Diabetic foot ulcers (DFU) are notoriously challenging to heal due to severe infection, excessive inflammation, and difficulty in angiogenesis. In response to these problems, first, a pH/glucose dual-responsive hydrogel dressing (HPC) is constructed using dual dynamic crosslinking through Schiff base and phenylboronate ester between m-aminophenylboronic acid and adipic dihydrazide bifunctionalized hyaluronic acid (AHP) and oxidized chondroitin sulfate (OCS). Then, polydopamine-reduced graphene oxide compounded glycine-modified fullerene (GPC) with photothermal/photodynamic synergistic antibacterial properties and the drug pirfenidone (PFD) with pro-angiogenesis and suppress inflammatory are loaded into the above HPC hydrogel. Based on the response of Schiff base/phenylboronate ester to pH/glucose, the HPC/GPC/PFD (HPCG/PFD) hydrogel can accelerate the release of PFD, thereby improving excessive inflammation and angiogenesis in DFU. In addition, dual dynamic crosslinking provided the hydrogel with good on-demand removal and self-healing performance, while GPC brought good tissue adhesion, antioxidation, and electrical conductivity to the hydrogel. The rheology, morphology, mechanical properties, swelling, degradation, and biocompatibility of the hydrogel have been well verified. Finally, in the DFU model of rats, this hydrogel can promote wound repair by reducing infection and inflammation, accelerating wound closure, and enhancing epidermal regeneration, collagen deposition, and angiogenesis, showing promoting effect on diabetic wound healing.

Abstract Image

查看原文本刊更多论文

具有 pH 值/葡萄糖双响应吡非尼酮释放功能的光热/光动力协同抗菌水凝胶敷料用于治疗糖尿病足溃疡

糖尿病足溃疡（DFU）因感染严重、炎症过度和血管生成困难而极难愈合。针对这些问题，首先，通过间氨基苯硼酸与己二酸二酰肼双官能化透明质酸（AHP）和氧化软骨素硫酸盐（OCS）之间的席夫碱和苯硼酸酯的双重动态交联，构建了一种 pH/ 葡萄糖双响应水凝胶敷料（HPC）。然后，将具有光热/光动力协同抗菌特性的聚多巴胺还原氧化石墨烯复合甘氨酸修饰富勒烯（GPC）和具有促进血管生成和抑制炎症的药物吡非尼酮（PFD）负载到上述 HPC 水凝胶中。基于希夫碱/苯硼酸酯对 pH 值/葡萄糖的反应，HPC/GPC/PFD（HPCG/PFD）水凝胶可加速 PFD 的释放，从而改善 DFU 过度炎症和血管生成。此外，双重动态交联使水凝胶具有良好的按需去除和自愈性能，而 GPC 则为水凝胶带来了良好的组织粘附性、抗氧化性和导电性。水凝胶的流变性、形态、机械性能、溶胀、降解和生物相容性都得到了很好的验证。最后，在大鼠 DFU 模型中，该水凝胶可通过减少感染和炎症、加速伤口闭合、促进表皮再生、胶原沉积和血管生成来促进伤口修复，显示出对糖尿病伤口愈合的促进作用。

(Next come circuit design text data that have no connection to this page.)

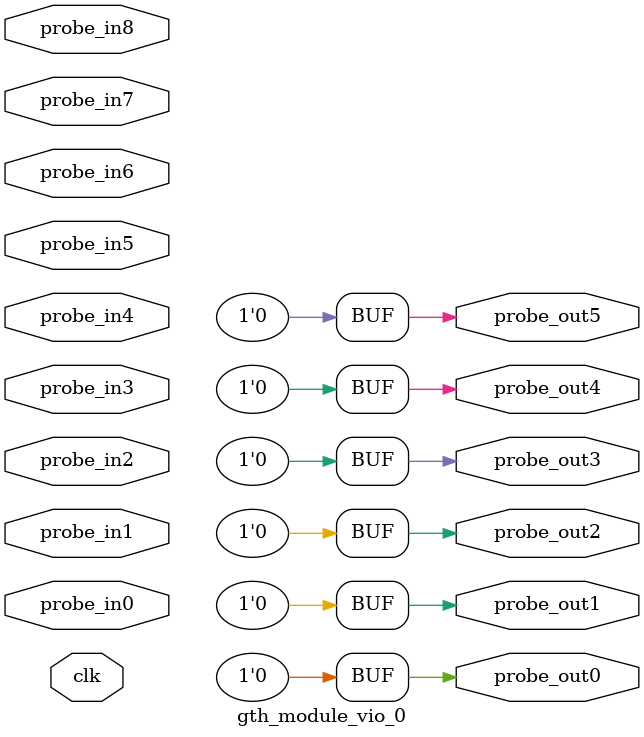
<source format=v>
`timescale 1ns / 1ps
module gth_module_vio_0 (
clk,
probe_in0,probe_in1,probe_in2,probe_in3,probe_in4,probe_in5,probe_in6,probe_in7,probe_in8,
probe_out0,
probe_out1,
probe_out2,
probe_out3,
probe_out4,
probe_out5
);

input clk;
input [0 : 0] probe_in0;
input [0 : 0] probe_in1;
input [0 : 0] probe_in2;
input [3 : 0] probe_in3;
input [3 : 0] probe_in4;
input [3 : 0] probe_in5;
input [3 : 0] probe_in6;
input [0 : 0] probe_in7;
input [0 : 0] probe_in8;

output reg [0 : 0] probe_out0 = 'h0 ;
output reg [0 : 0] probe_out1 = 'h0 ;
output reg [0 : 0] probe_out2 = 'h0 ;
output reg [0 : 0] probe_out3 = 'h0 ;
output reg [0 : 0] probe_out4 = 'h0 ;
output reg [0 : 0] probe_out5 = 'h0 ;


endmodule

</source>
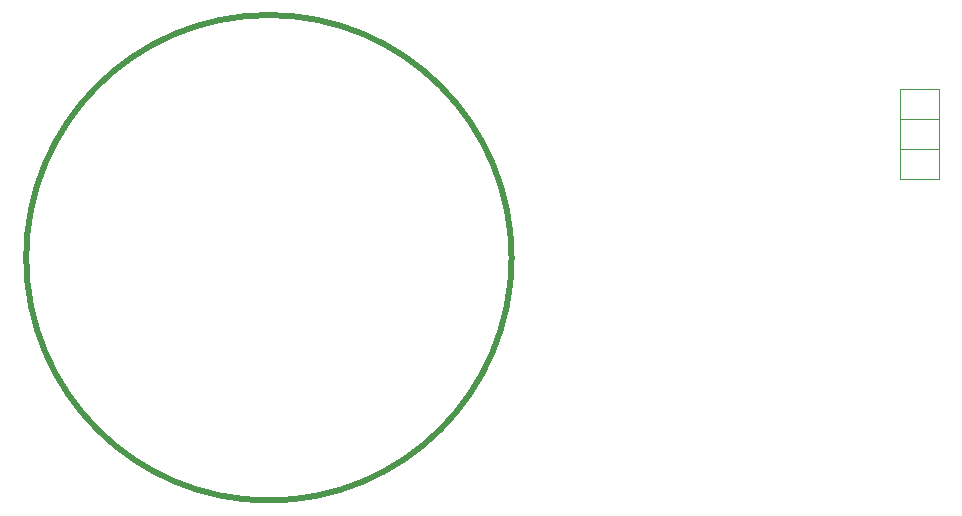
<source format=gbr>
%TF.GenerationSoftware,KiCad,Pcbnew,(6.0.4)*%
%TF.CreationDate,2022-05-02T01:12:46+02:00*%
%TF.ProjectId,battoota,62617474-6f6f-4746-912e-6b696361645f,v1.0.0*%
%TF.SameCoordinates,Original*%
%TF.FileFunction,Other,User*%
%FSLAX46Y46*%
G04 Gerber Fmt 4.6, Leading zero omitted, Abs format (unit mm)*
G04 Created by KiCad (PCBNEW (6.0.4)) date 2022-05-02 01:12:46*
%MOMM*%
%LPD*%
G01*
G04 APERTURE LIST*
%ADD10C,0.050000*%
%ADD11C,0.550000*%
G04 APERTURE END LIST*
D10*
%TO.C,MCU1*%
X157268690Y99892542D02*
X160568690Y99892542D01*
X160568690Y97312542D02*
X157268690Y97312542D01*
X157268690Y94812542D02*
X157268690Y97312542D01*
X160568690Y102392542D02*
X160568690Y99892542D01*
X160568690Y99852542D02*
X157268690Y99852542D01*
X157268690Y97352542D02*
X160568690Y97352542D01*
X157268690Y97352542D02*
X157268690Y99852542D01*
X157268690Y94812542D02*
X160568690Y94812542D01*
X160568690Y102392542D02*
X157268690Y102392542D01*
X157268690Y99892542D02*
X157268690Y102392542D01*
X160568690Y97312542D02*
X160568690Y94812542D01*
X160568690Y99852542D02*
X160568690Y97352542D01*
D11*
%TO.C,REF\u002A\u002A*%
X124347220Y88141427D02*
G75*
G03*
X124347220Y88141427I-20550000J0D01*
G01*
%TD*%
M02*

</source>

本文章由计算机程序翻译，如有差异，请以英文原文为准。

求助全文

约1分钟内获得全文求助全文

来源期刊

Advanced Functional Materials 工程技术-材料科学：综合

CiteScore

29.50

自引率

4.20%

发文量

2086

审稿时长

2.1 months

期刊介绍： Firmly established as a top-tier materials science journal, Advanced Functional Materials reports breakthrough research in all aspects of materials science, including nanotechnology, chemistry, physics, and biology every week. Advanced Functional Materials is known for its rapid and fair peer review, quality content, and high impact, making it the first choice of the international materials science community.